By Philip Guppy | 30 November 2007


Endless porcelain expanses of white lash the retina. The Earth is visually equalised; minimised into nothing but empty space: silence and sterile surface. Covered metal and mercury begin to shift in unison, tape spools out then back in rings of black ribbon as dim memories ignite under a sheet of mechanical precision. Synthesised keys and strings are methodically combined in a melee of thunk and draaang; the fight coalescing into gentle harmony as its elements firstly slot, then progress into a gauzy shimmer. Simple echoes of the past, swimming out into the ether like hot breath exhaled into chilled night air.

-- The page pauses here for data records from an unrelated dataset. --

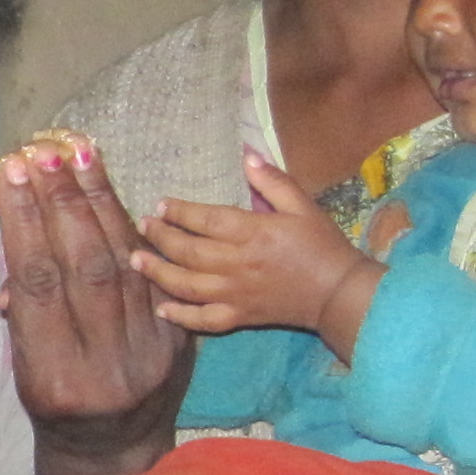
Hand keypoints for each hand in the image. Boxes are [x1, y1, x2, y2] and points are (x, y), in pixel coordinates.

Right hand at [0, 132, 192, 441]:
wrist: (114, 449)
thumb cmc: (54, 402)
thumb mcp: (25, 366)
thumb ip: (25, 308)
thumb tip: (20, 239)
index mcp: (54, 374)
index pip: (37, 282)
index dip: (24, 222)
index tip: (11, 172)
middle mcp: (106, 364)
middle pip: (85, 266)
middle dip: (63, 202)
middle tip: (46, 152)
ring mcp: (150, 353)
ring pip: (125, 264)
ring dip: (100, 202)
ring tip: (78, 154)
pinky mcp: (181, 342)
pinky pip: (155, 276)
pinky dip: (132, 232)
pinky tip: (112, 197)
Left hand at [135, 157, 375, 351]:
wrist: (339, 293)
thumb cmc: (322, 245)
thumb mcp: (303, 205)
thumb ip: (273, 181)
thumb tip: (246, 154)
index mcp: (253, 232)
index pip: (206, 220)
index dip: (180, 211)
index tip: (160, 204)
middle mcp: (238, 263)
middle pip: (188, 251)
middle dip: (160, 237)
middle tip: (142, 226)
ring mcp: (236, 293)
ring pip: (186, 284)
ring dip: (157, 272)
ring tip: (136, 261)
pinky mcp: (239, 316)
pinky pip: (203, 320)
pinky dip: (180, 316)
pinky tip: (161, 308)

Yeah, so the science fiction angle is a little obvious, but it's not exactly something you can avoid when coming to terms with the new Cornelius album. Its heart is strung with artificial recollections of musical history beamed from a bright future; recollections that intrinsically instruct the mind in the methods of a more precise, focused sphere. Seemingly created by an inquisitive, yet rigidly structured consciousness, these songs press sleek chrome fingers into a rich pulp of synthpop, funk and ambient. The sound is correct, but the feel is harder, the swing more difficult to replicate with metal and machine. There's no warm blood in these veins, only strings of binary. It is, however, a cipher that seeks to comfort, information that desires pleasure and life.

The structure of the album is key to its balance, tempering decaying funk and synth workouts with dappled pools of ambient calm. Opening track "Sensuous" bathes in a soft morning shadow, its wet dewy droplets suspended in a drowsy haze; the tone of tranquillity and solitude serving as a palette cleanser for the subsequent sequence. Beginning with the minimal, dry funk of "Fit Song," Cornelius sets up a run of A.I. pop that takes in Altzheimatic Hall & Oates synths ("Breezin"), punk mathematics ("Gum") and acoustics riddled with syntax errors ("Scum"). It's a string that seems focused, yet childlike; technology at play in a steel showcase. His appropriations of songs past -- the electronic rush of Kool N The Gang's "Summer Madness" at play in the wires of "Fit Song" -- seem like ghost signals. Looming like a patient father over his machines, Cornelius lays his vocal lines gently and steadily across the measured mass of electronics. Presented as yet another mechanical recreation, the majority of his vocals are phased or clipped, sounding almost instructional in their simplicity.

The final four songs latch onto a more hypnotic groove than the preceding tracks. "Beep It" welcomes synths that throb and pulsate in ever-widening patterns, expanding and illuminating like overloaded cores. It brings to mind the work of British artist David Whitaker's shifting, glowing utilization of lines and color, spinning off smaller shapes to create conflicting gyres of pattern. This feeling of surging color is also discernible in the watery choral rush running through "Like A Rolling Stone"; its sense of pressure eerily wedded to a hollow ringing rhythm, like the sound of fingers tapping inside a metal bowl. Cornelius' sense of drive evaporates with "Sleep Warm," perhaps the album's strangest approximation, which plays on a sepia-toned lullaby melody wound by Cornelius' rich, comforting vocal. It's a delicate, optimistic piece that suggests the soporific music used to accompany sleeping children in the Hollywood movies of the '20s and '30s annexed to soothe the tired automaton.

Sensuous is more fragmented and eccentric collection than Cornelius' previous effort, 2002's Point. The elements here coalesce into a work rife with contradictions: playful yet studious, futuristic yet nostalgic, clinical yet warm. The form and composition of Sensuous suggests a stern inquisition of sound; a machine's attempt to reconstruct a past musical language using the bare elements of a handful of half-remembered genres. While undoubtedly charming in it's naivety, it also feels slight and transitional, filled with a sense of thin momentary distraction. Like a colouring book, it's at once full of promise and empty, giving back only what the listener is willing to invest.